Tangkapan layar dari video viral anggota TNI dan Polri di Kelurahan Kampung Rawa, Kecamatan Johar Baru, Jakarta Pusat, mendemonstrasikan dugaan es gabus terbuat dari bahan busa atau spons yang ternyata hoaks.
REPUBLIKA.CO.ID, JAKARTA -- Kepolisian Resor (Polres) Metro Jakarta Pusat menyatakan bakal melakukan evaluasi terhadap penanganan setiap temuan di wilayah usai kasus aparat menuduh penjual es gabus viral. Evaluasi itu dilakukan agar ke depannya kasus serupa tidak kembali terjadi.
Kapolres Metro Jakarta Pusat Kombes Pol Reynold Hutagalung mengaku telah menginstruksikan seluruh jajarannya untuk berkoordinasi dengan pihak yang memiliki kompetensi terlebih dahulu setiap ada temuan di lapangan. Hal itu dilakukan agar penanganan yang dilakukan tepat sasaran.
"Tentunya setiap temuan di kewilayahan agar dapat berkoordinasi dengan fungsi yang berkompeten terlebih dahulu, sehingga dapat memberikan informasi dan edukasi kepada masyarakat yang tepat dan benar," kata dia, Rabu (28/1/2026).
Menurut Reynold, dalam kasus es gabus itu, Bhabinkamtibmas dan Babinsa sebenarnya ingin melindungi masyarakat agar tidak terpapar dari makanan yang bisa membahayakan kesehatan. Namun, langkah itu berujung keliru lantaran informasi yang didapat belum dipastikan kebenarannya.
"Sesungguhnya niat Bhabinkamtibmas dan babinsa itu untuk menjaga masyarakat, agar tidak terjadi hal-hal yang tidak diinginkan atau membahayakan kesehatan. Bahkan terkesan over protectif untuk masyarakat," kata dia.

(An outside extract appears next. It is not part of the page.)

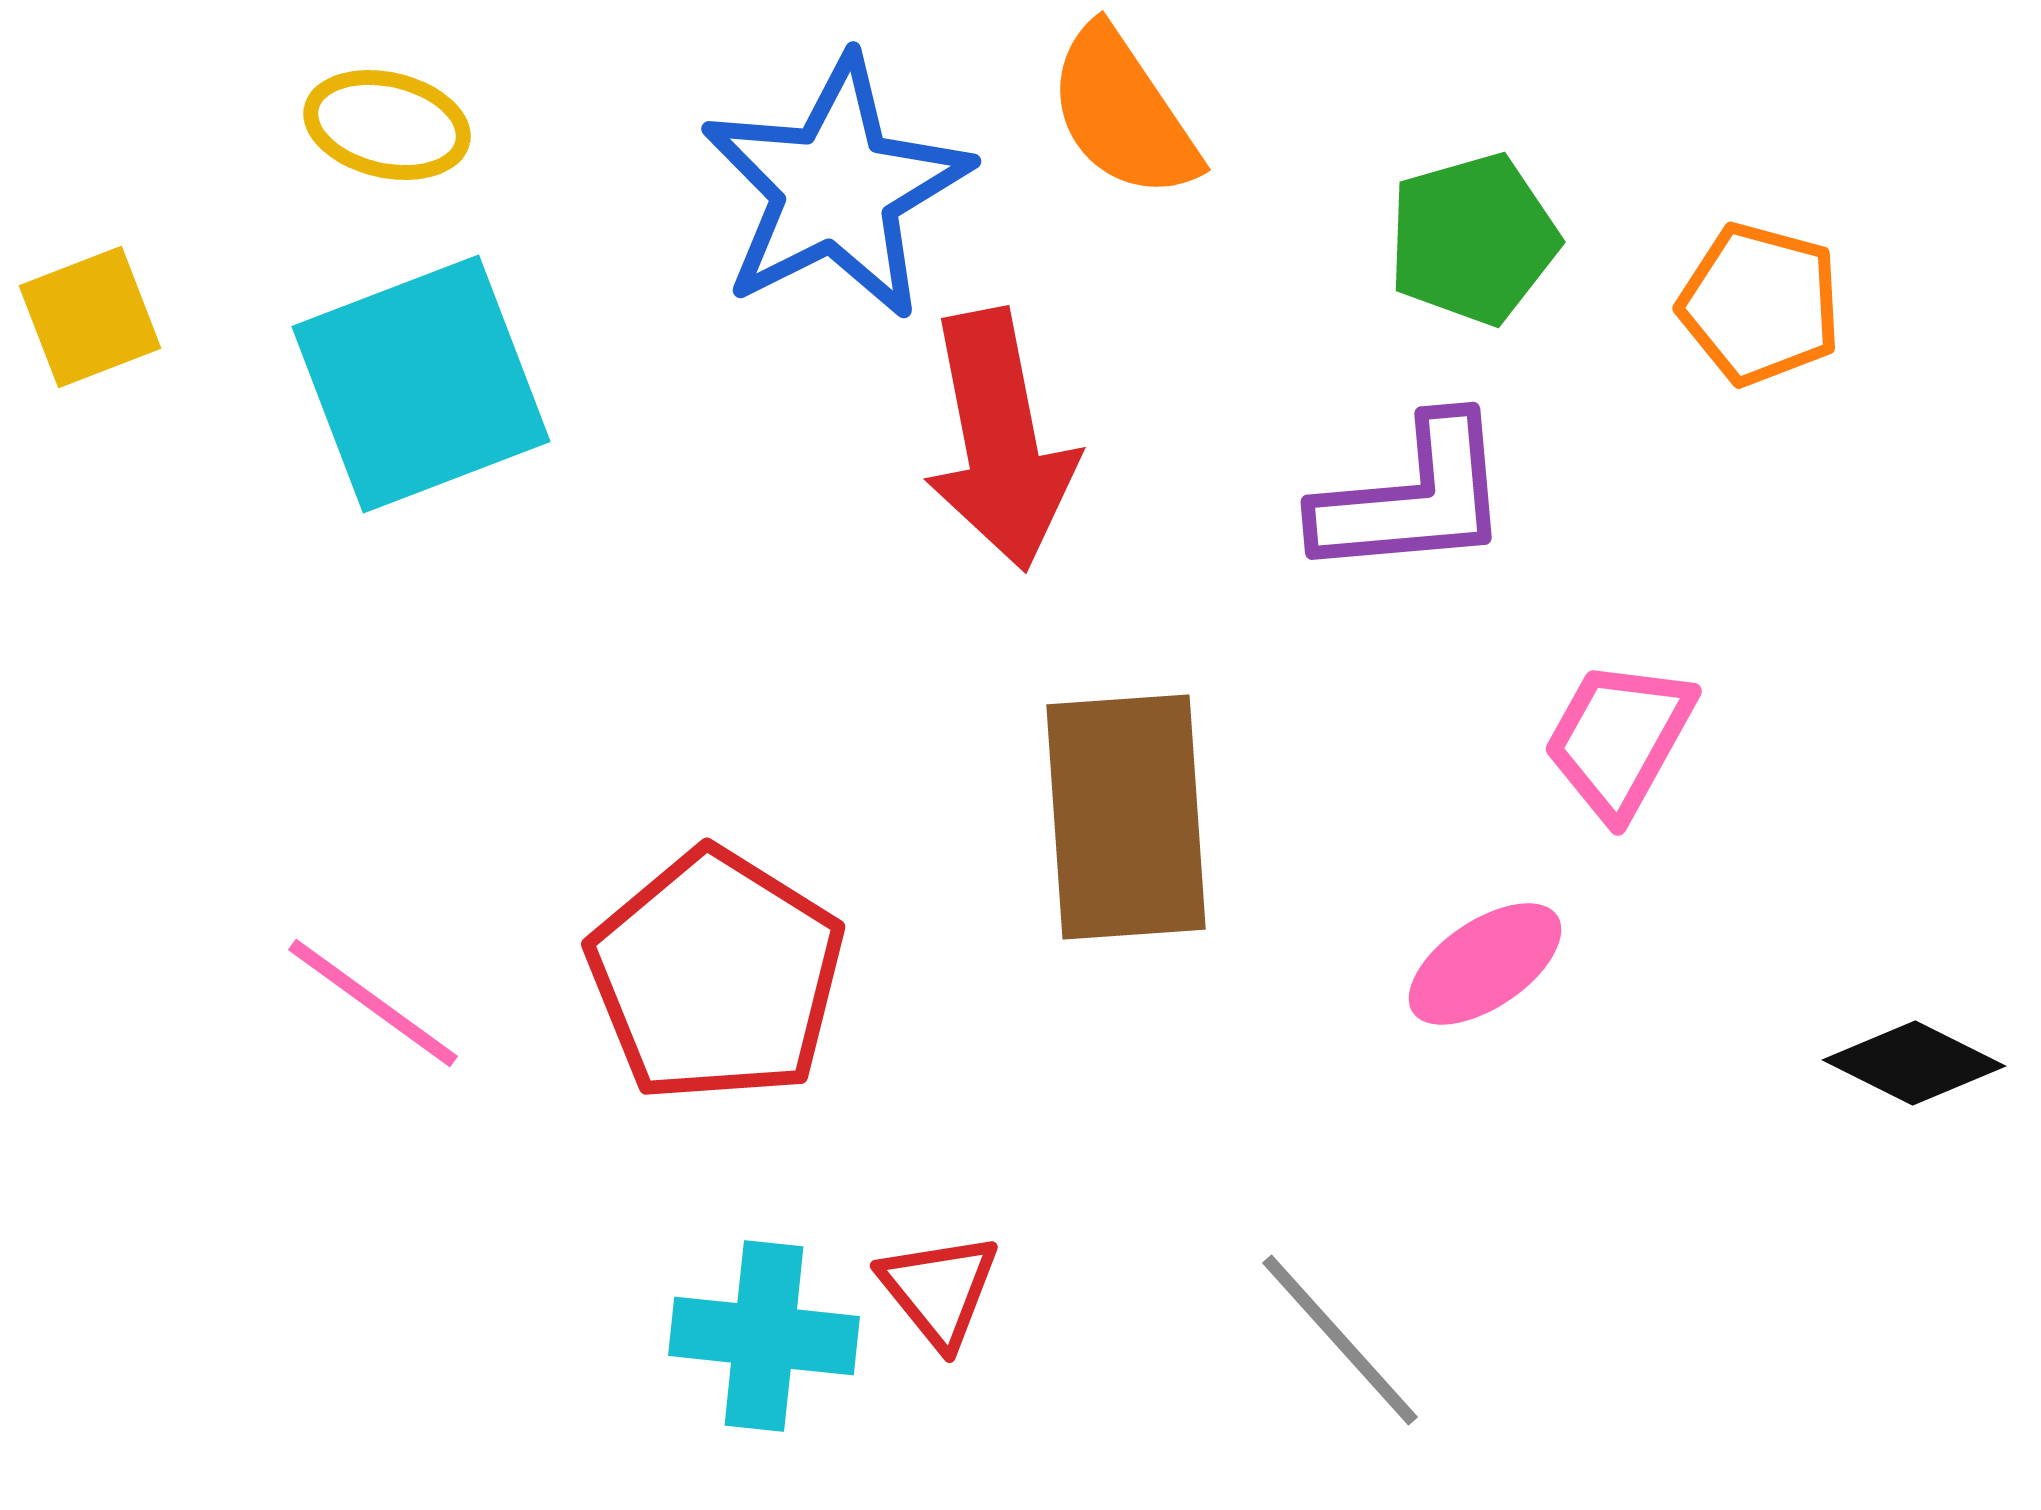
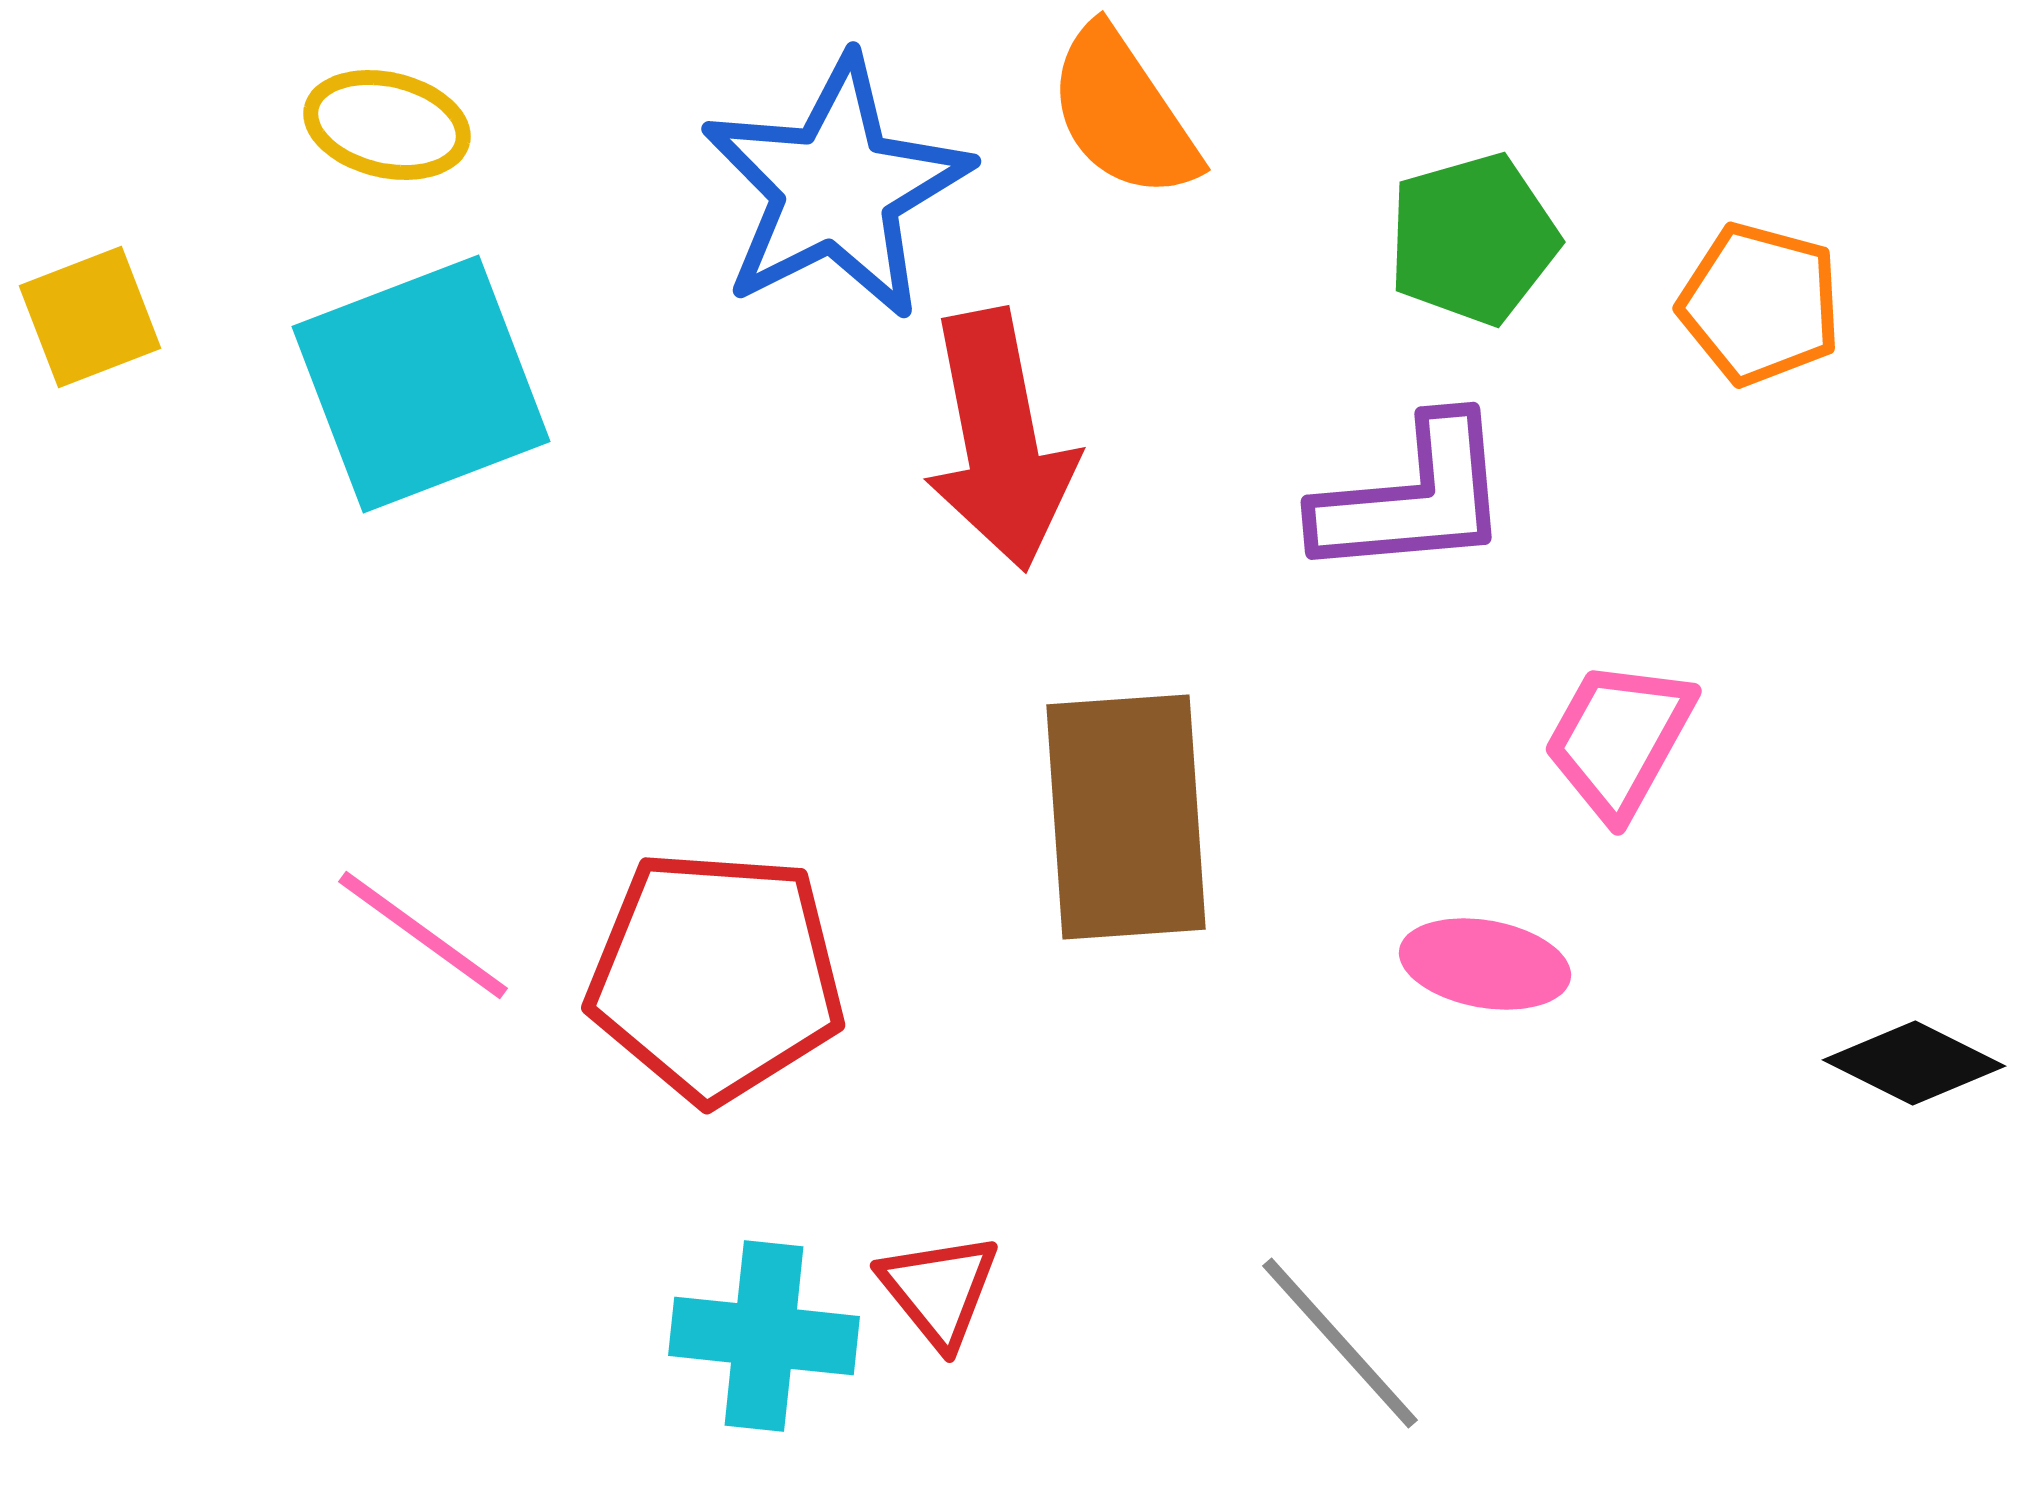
pink ellipse: rotated 44 degrees clockwise
red pentagon: rotated 28 degrees counterclockwise
pink line: moved 50 px right, 68 px up
gray line: moved 3 px down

Karena itu, pihaknya akan melakukan pembinaan khusus kepada para Bhabinkamtibmas agar bisa bertindak sesuai prosedur yang ada. Apalagi, Bhabinkamtibmas merupakan petugas yang bersentuhan dengan masyarakat di lapangan.
"Pasti dan harus selalu (dilakukan pembinaan) terkait perkembangan dinamika situasi kamtibmas dan pemeliharaannya," kata dia.
Sebelumnya, kasus soal es gabus itu bermula ketika aparat polisi dan tentara menuduh pedagang di wilayah Utan Panjang, RT 010/05, Kemayoran, Jakarta Pusat. Aparat menuduh bahwa pedagang itu membuat es gabus dari bahan spons.
Namun, berdasarkan hasil pemeriksaan langsung oleh Tim Keamanan Pangan (Security Food) Dokpol Polda Metro Jaya, seluruh sampel es kue, es gabus, agar-agar, dan coklat meses dipastikan aman dan layak dikonsumsi. Artinya, dipastikan es itu tidak berbahaya.